Bähnleverein begeisterte Oldtimerfreunde

HE_Brege / 12.07.2023 • 14:41 Uhr
Neben Hunderten Oldtimern auf der Straße hatten Gäste aus Zwischenwasser sogar eine mobile „Straßenbahn“ nach Reuthe gebracht. STP (2)
Neben Hunderten Oldtimern auf der Straße hatten Gäste aus Zwischenwasser sogar eine mobile „Straßenbahn“ nach Reuthe gebracht. STP (2)

Hunderte Fans der nostalgischen Fahrzeuge stellten in Bezau ihre „betagten“ Gefährte zur Schau.

Bezau Für einen Tag versetzte das Bregenzerwälder Museumsbähnle die Zeit um Jahrzehnte zurück und lud Oldtimerfreunde aus nah und fern zu diesem Nostalgie-Festival ein. Hunderte von ihnen folgten dem Ruf und trafen sich, um sich mit Gleichgesinnten auszutauschen und neue Freundschaften zu knüpfen.

Erlebnis für zahllose Gäste

Gleichzeitig war das Oldtimertreffen beim Bähnleverein ein Anziehungspunkt für Bregenzerwald-Urlauber und einheimische Ausflügler, da das Bähnle ihnen ein einfaches Pendeln zwischen den Stationen Bezau, Reuthe und Schwarzenberg ermöglichte.
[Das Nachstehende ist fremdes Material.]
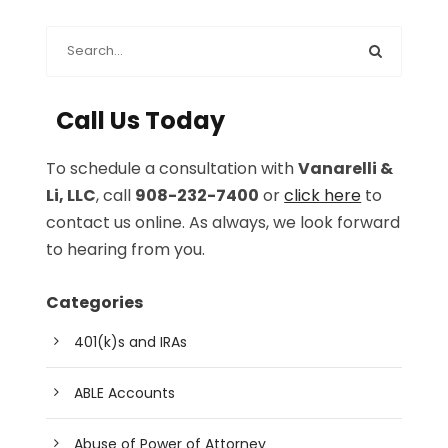
Call Us Today
To schedule a consultation with
Vanarelli &
Li, LLC
, call
908-232-7400
or
click here
to
contact us online. As always, we look forward
to hearing from you.
Categories
401(k)s and IRAs
ABLE Accounts
Abuse of Power of Attorney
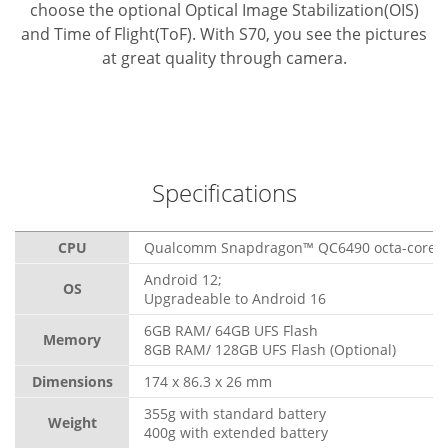
choose the optional Optical Image Stabilization(OIS)
and Time of Flight(ToF). With S70, you see the pictures
at great quality through camera.
Specifications
CPU
Qualcomm Snapdragon™ QC6490 octa-core, 
Android 12;
OS
Upgradeable to Android 16
6GB RAM/ 64GB UFS Flash
Memory
8GB RAM/ 128GB UFS Flash (Optional)
Dimensions
174 x 86.3 x 26 mm
355g with standard battery
Weight
400g with extended battery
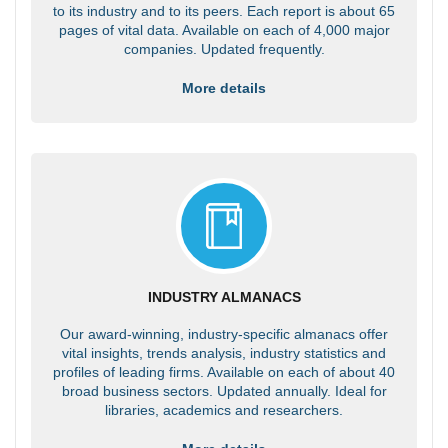
to its industry and to its peers. Each report is about 65
pages of vital data. Available on each of 4,000 major
companies. Updated frequently.
More details
INDUSTRY ALMANACS
Our award-winning, industry-specific almanacs offer
vital insights, trends analysis, industry statistics and
profiles of leading firms. Available on each of about 40
broad business sectors. Updated annually. Ideal for
libraries, academics and researchers.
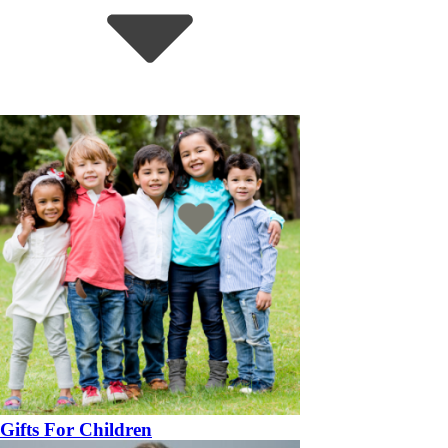
Gifts For Children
Der Obmann des Museumsbahnvereins Oskar Müller, der Geschäftsführer Walter Rüf und der Bahnbetriebsleiter Ernst Cavegn strahlten mit den vielen ehrenamtlichen Helfern von der Lok bis zur Gulaschkanone in der Remise um die Wette. „Wir wurden für all die Mühen, die wir in die Organisation des Festes gesteckt haben, wirklich belohnt“, hörte man immer wieder, wenn man mit den Bähnlern ins Gespräch kam.

Bähnle-Shuttle

Eine der besonderen Attraktionen war der Shuttledienst zwischen der Haltestelle Reuthe und dem Betriebsgelände von Bischofberger Transporte, wo ebenfalls Dutzende Oldtimer geparkt waren. Dieser Bahnzubringer wurde von den Oldtimerfreunden Zwischenwasser organisiert, die mit der kompletten Bahnanlage nach Bezau gekommen waren.

Auf der Straße zwischen Haltestelle und Firmengelände wurden knapp 300 Schienen verlegt, zwei „Lokomotiven“ zogen kleine Wägelchen, auf denen die Passagiere quer zur Fahrtrichtung Platz nahmen.

Die Museumsbähnler, die für ihre originalgetreue Restaurierung historischer Garnituren von höchster Stelle ausgezeichnet wurden, haben für solche Anlässe auch einen Güterzug im Einsatz. Sie boten den staunenden Besuchern ein besonderes Erlebnis: Wie vor Jahrzehnten, als das Wälderbähnle das Rohmaterial für die Firma Wüstner Mellau Teppiche nach Bezau brachte und Bischof-Transporte den Weitertransport nach Mellau übernahm, spielte Seniorchef Alois Bischofberger die Verladung von Sisalballen nach. „Wir sind stolz darauf, dass wir schon seit Jahrzehnten für die Teppichfirma tätig sein dürfen“, erzählte Bischofberger dem Publikum. „Heute kommen die Rohstoffe zwar per Container nach Mellau, aber den Transport der Fertigprodukte zu den Kunden oder zum Umschlagplatz am Land besorgen nach wie vor wir.“

Paukenschlag zum Abschluss

Als sich die Oldtimerfahrer für die Heimfahrt bereit machten, warteten der Oldtimerexperte Toni Wüstner und Martin Metzler vom gleichnamigen Autohaus mit einem speziellen Spektakel auf: Sie versteigerten einen „Scheunenfund“.

Der Citroën CV 11 BL, Baujahr 1953, wurde 1992 ausgemustert und in einem Stadel abgestellt. Nun wurde er von Metzler wieder „ausgegraben“ und die Idee einer Versteigerung entstand.

Den Zuschlag erhielten Konstantin Gabriel und sein Vater Thomas, die mit ihrer Oldtimer-Ente nach Bezau gekommen waren. „Wir haben diese Ente wieder zum Laufen gebracht, und wir schaffen das auch bei diesem Modell“, äußerten sie zuversichtlich. STP

Obmann Oskar Müller (r.) und Betriebsleiter Ernst Cavegn (l.) strahlen mit der Lok-Besatzung um die Wette.
Obmann Oskar Müller (r.) und Betriebsleiter Ernst Cavegn (l.) strahlen mit der Lok-Besatzung um die Wette.